Magnets Push, Magnets Pull, by David A. Adler
We can’t see magnetism, but it’s everywhere around us―even the Earth is a giant magnet! In this fun and accessible book, David A. Adler covers the basics of magnetism. Terms such as attraction, pole, electromagnetism and force are plainly explained, while Anna A. Raff’s lively art illustrates these concepts clearly. Suggested activities include instructions to make your own magnet! Kids who read this direct and uncomplicated introduction will learn to appreciate how magnetism powers our world.
This Book Stinks!

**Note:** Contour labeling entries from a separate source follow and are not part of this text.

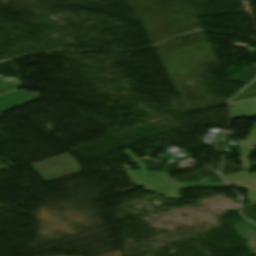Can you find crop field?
<instances>
[{
	"instance_id": "1",
	"label": "crop field",
	"mask_w": 256,
	"mask_h": 256,
	"mask_svg": "<svg viewBox=\"0 0 256 256\" xmlns=\"http://www.w3.org/2000/svg\"><path fill=\"white\" fill-rule=\"evenodd\" d=\"M141 171H129L127 176L131 183L144 186L145 190L158 194L179 198L178 188L185 187H206L217 188L226 187V184H208V183H174L173 179L167 176V173L147 172L143 163L135 161Z\"/></svg>"
},
{
	"instance_id": "2",
	"label": "crop field",
	"mask_w": 256,
	"mask_h": 256,
	"mask_svg": "<svg viewBox=\"0 0 256 256\" xmlns=\"http://www.w3.org/2000/svg\"><path fill=\"white\" fill-rule=\"evenodd\" d=\"M46 182L81 171V169L66 154L58 155L48 160L33 164Z\"/></svg>"
},
{
	"instance_id": "3",
	"label": "crop field",
	"mask_w": 256,
	"mask_h": 256,
	"mask_svg": "<svg viewBox=\"0 0 256 256\" xmlns=\"http://www.w3.org/2000/svg\"><path fill=\"white\" fill-rule=\"evenodd\" d=\"M39 94L34 92L27 93L25 91L11 92L0 97V116L3 112L22 106L39 99Z\"/></svg>"
},
{
	"instance_id": "4",
	"label": "crop field",
	"mask_w": 256,
	"mask_h": 256,
	"mask_svg": "<svg viewBox=\"0 0 256 256\" xmlns=\"http://www.w3.org/2000/svg\"><path fill=\"white\" fill-rule=\"evenodd\" d=\"M231 185L243 186L248 189L247 199L250 202L256 201V178L251 176L246 171L224 176Z\"/></svg>"
},
{
	"instance_id": "5",
	"label": "crop field",
	"mask_w": 256,
	"mask_h": 256,
	"mask_svg": "<svg viewBox=\"0 0 256 256\" xmlns=\"http://www.w3.org/2000/svg\"><path fill=\"white\" fill-rule=\"evenodd\" d=\"M234 106L235 109H232L234 112V117L256 116V100L234 104Z\"/></svg>"
},
{
	"instance_id": "6",
	"label": "crop field",
	"mask_w": 256,
	"mask_h": 256,
	"mask_svg": "<svg viewBox=\"0 0 256 256\" xmlns=\"http://www.w3.org/2000/svg\"><path fill=\"white\" fill-rule=\"evenodd\" d=\"M22 86L19 79L0 75V95Z\"/></svg>"
},
{
	"instance_id": "7",
	"label": "crop field",
	"mask_w": 256,
	"mask_h": 256,
	"mask_svg": "<svg viewBox=\"0 0 256 256\" xmlns=\"http://www.w3.org/2000/svg\"><path fill=\"white\" fill-rule=\"evenodd\" d=\"M255 78H256V66L247 67L244 70L237 73L236 75L232 76L230 79L248 84Z\"/></svg>"
},
{
	"instance_id": "8",
	"label": "crop field",
	"mask_w": 256,
	"mask_h": 256,
	"mask_svg": "<svg viewBox=\"0 0 256 256\" xmlns=\"http://www.w3.org/2000/svg\"><path fill=\"white\" fill-rule=\"evenodd\" d=\"M238 145L240 149V160L242 161L241 166L243 169L247 170L249 169L247 158L250 155L248 148L249 146L256 145V142H243V143H238Z\"/></svg>"
},
{
	"instance_id": "9",
	"label": "crop field",
	"mask_w": 256,
	"mask_h": 256,
	"mask_svg": "<svg viewBox=\"0 0 256 256\" xmlns=\"http://www.w3.org/2000/svg\"><path fill=\"white\" fill-rule=\"evenodd\" d=\"M256 98V81L245 89L242 93L236 96L231 103Z\"/></svg>"
},
{
	"instance_id": "10",
	"label": "crop field",
	"mask_w": 256,
	"mask_h": 256,
	"mask_svg": "<svg viewBox=\"0 0 256 256\" xmlns=\"http://www.w3.org/2000/svg\"><path fill=\"white\" fill-rule=\"evenodd\" d=\"M248 140H253V139H256V123L254 124L248 138Z\"/></svg>"
},
{
	"instance_id": "11",
	"label": "crop field",
	"mask_w": 256,
	"mask_h": 256,
	"mask_svg": "<svg viewBox=\"0 0 256 256\" xmlns=\"http://www.w3.org/2000/svg\"><path fill=\"white\" fill-rule=\"evenodd\" d=\"M202 182H224L223 179L201 180Z\"/></svg>"
},
{
	"instance_id": "12",
	"label": "crop field",
	"mask_w": 256,
	"mask_h": 256,
	"mask_svg": "<svg viewBox=\"0 0 256 256\" xmlns=\"http://www.w3.org/2000/svg\"><path fill=\"white\" fill-rule=\"evenodd\" d=\"M125 152L133 159L136 160V156L130 153V150H125Z\"/></svg>"
},
{
	"instance_id": "13",
	"label": "crop field",
	"mask_w": 256,
	"mask_h": 256,
	"mask_svg": "<svg viewBox=\"0 0 256 256\" xmlns=\"http://www.w3.org/2000/svg\"><path fill=\"white\" fill-rule=\"evenodd\" d=\"M252 175H254L256 177V173H253Z\"/></svg>"
}]
</instances>
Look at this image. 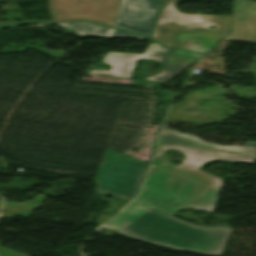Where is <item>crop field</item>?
I'll return each mask as SVG.
<instances>
[{"mask_svg": "<svg viewBox=\"0 0 256 256\" xmlns=\"http://www.w3.org/2000/svg\"><path fill=\"white\" fill-rule=\"evenodd\" d=\"M59 24L68 29L74 30L78 32V35L83 37H91V38H100L107 37L110 35L111 29L110 27L85 23V22H61V23H49V24H41L39 26L45 25H54Z\"/></svg>", "mask_w": 256, "mask_h": 256, "instance_id": "crop-field-9", "label": "crop field"}, {"mask_svg": "<svg viewBox=\"0 0 256 256\" xmlns=\"http://www.w3.org/2000/svg\"><path fill=\"white\" fill-rule=\"evenodd\" d=\"M162 1L122 0L115 26L149 38Z\"/></svg>", "mask_w": 256, "mask_h": 256, "instance_id": "crop-field-7", "label": "crop field"}, {"mask_svg": "<svg viewBox=\"0 0 256 256\" xmlns=\"http://www.w3.org/2000/svg\"><path fill=\"white\" fill-rule=\"evenodd\" d=\"M166 0L152 39L177 48L205 53L229 31L230 16L183 14ZM215 25L216 29H209Z\"/></svg>", "mask_w": 256, "mask_h": 256, "instance_id": "crop-field-3", "label": "crop field"}, {"mask_svg": "<svg viewBox=\"0 0 256 256\" xmlns=\"http://www.w3.org/2000/svg\"><path fill=\"white\" fill-rule=\"evenodd\" d=\"M227 37L256 39V4L235 0L232 30Z\"/></svg>", "mask_w": 256, "mask_h": 256, "instance_id": "crop-field-8", "label": "crop field"}, {"mask_svg": "<svg viewBox=\"0 0 256 256\" xmlns=\"http://www.w3.org/2000/svg\"><path fill=\"white\" fill-rule=\"evenodd\" d=\"M147 163L106 149L99 167L95 192L128 200L141 182Z\"/></svg>", "mask_w": 256, "mask_h": 256, "instance_id": "crop-field-5", "label": "crop field"}, {"mask_svg": "<svg viewBox=\"0 0 256 256\" xmlns=\"http://www.w3.org/2000/svg\"><path fill=\"white\" fill-rule=\"evenodd\" d=\"M245 145L256 146V143L246 142Z\"/></svg>", "mask_w": 256, "mask_h": 256, "instance_id": "crop-field-12", "label": "crop field"}, {"mask_svg": "<svg viewBox=\"0 0 256 256\" xmlns=\"http://www.w3.org/2000/svg\"><path fill=\"white\" fill-rule=\"evenodd\" d=\"M218 193L152 165L136 199L100 227L174 249L221 256L232 227H202L173 217L187 208L213 212Z\"/></svg>", "mask_w": 256, "mask_h": 256, "instance_id": "crop-field-1", "label": "crop field"}, {"mask_svg": "<svg viewBox=\"0 0 256 256\" xmlns=\"http://www.w3.org/2000/svg\"><path fill=\"white\" fill-rule=\"evenodd\" d=\"M165 51L196 58L202 56L201 54L173 49L152 43L147 47L144 54L107 52L102 62L109 63L112 68L109 70L95 69L91 70L90 72L129 78L137 60L140 58H145L160 61L164 66L159 75L150 76L146 79L163 83L167 79L183 71L186 66L196 61L195 59L168 54L165 53Z\"/></svg>", "mask_w": 256, "mask_h": 256, "instance_id": "crop-field-4", "label": "crop field"}, {"mask_svg": "<svg viewBox=\"0 0 256 256\" xmlns=\"http://www.w3.org/2000/svg\"><path fill=\"white\" fill-rule=\"evenodd\" d=\"M113 36L144 39V37H140V36L128 33V32H124V31L118 30L116 28H114Z\"/></svg>", "mask_w": 256, "mask_h": 256, "instance_id": "crop-field-10", "label": "crop field"}, {"mask_svg": "<svg viewBox=\"0 0 256 256\" xmlns=\"http://www.w3.org/2000/svg\"><path fill=\"white\" fill-rule=\"evenodd\" d=\"M49 0L53 20L84 19L113 25L119 0ZM36 22H50L36 20Z\"/></svg>", "mask_w": 256, "mask_h": 256, "instance_id": "crop-field-6", "label": "crop field"}, {"mask_svg": "<svg viewBox=\"0 0 256 256\" xmlns=\"http://www.w3.org/2000/svg\"><path fill=\"white\" fill-rule=\"evenodd\" d=\"M167 148L181 151L186 160L178 167L170 164L162 157ZM255 156L256 147L208 144L195 136L163 128L157 139L153 164L220 190L222 183L219 177L197 170L204 162L223 159L253 164Z\"/></svg>", "mask_w": 256, "mask_h": 256, "instance_id": "crop-field-2", "label": "crop field"}, {"mask_svg": "<svg viewBox=\"0 0 256 256\" xmlns=\"http://www.w3.org/2000/svg\"><path fill=\"white\" fill-rule=\"evenodd\" d=\"M165 92H166V94H167V96H168V98H169L170 101H171L175 96L178 95V93H174V92H170V91H166V90H165Z\"/></svg>", "mask_w": 256, "mask_h": 256, "instance_id": "crop-field-11", "label": "crop field"}]
</instances>
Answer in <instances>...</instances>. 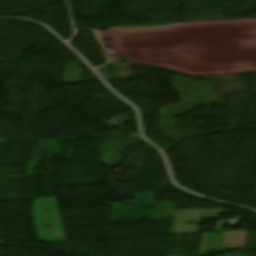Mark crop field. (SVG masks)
<instances>
[{
    "instance_id": "1",
    "label": "crop field",
    "mask_w": 256,
    "mask_h": 256,
    "mask_svg": "<svg viewBox=\"0 0 256 256\" xmlns=\"http://www.w3.org/2000/svg\"><path fill=\"white\" fill-rule=\"evenodd\" d=\"M223 235L224 233L204 234L200 253L216 250V249L220 250ZM220 252L221 250L217 252L199 254L195 256H203V255H209V254L220 253Z\"/></svg>"
}]
</instances>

Gross Garbage, Rotten Rubbish, and the Science of Trash, by Sarah Wassner Flynn
Get up close and personal with a wonderful world of waste. From composting and recycling, to landfills and dumps, to how creative people are finding new ways to reuse rubbish. It’s fun to talk trash when it’s jam-packed with infographics, thematic spreads, wow-worthy photos, sidebars, serious stats, and fabulous facts. Also included are quizzes and activities to inspire kids to take action, be proactive, and rethink the things we throw away.
Try This! 50 Extreme Fun & Safe Experiments for the Mad Scientist in You, by Karen Romano Young
Science can be extreme! Let curious kids discover it for themselves in this fascinating book of hands-on science experiments that takes interactivity to a whole new level. Weird, wacky science facts and basic principles are explained as a first step to launching these creative (and safe) science projects. Dynamic photos and art clearly highlight each step so kids can conduct experiments with confidence and accuracy. Projects involve kid-friendly subjects like force and motion and temperature and freezing points, and most experiments are based on materials easily found at home. Bonus projects throughout encourage curious kids to dig deeper and discover more!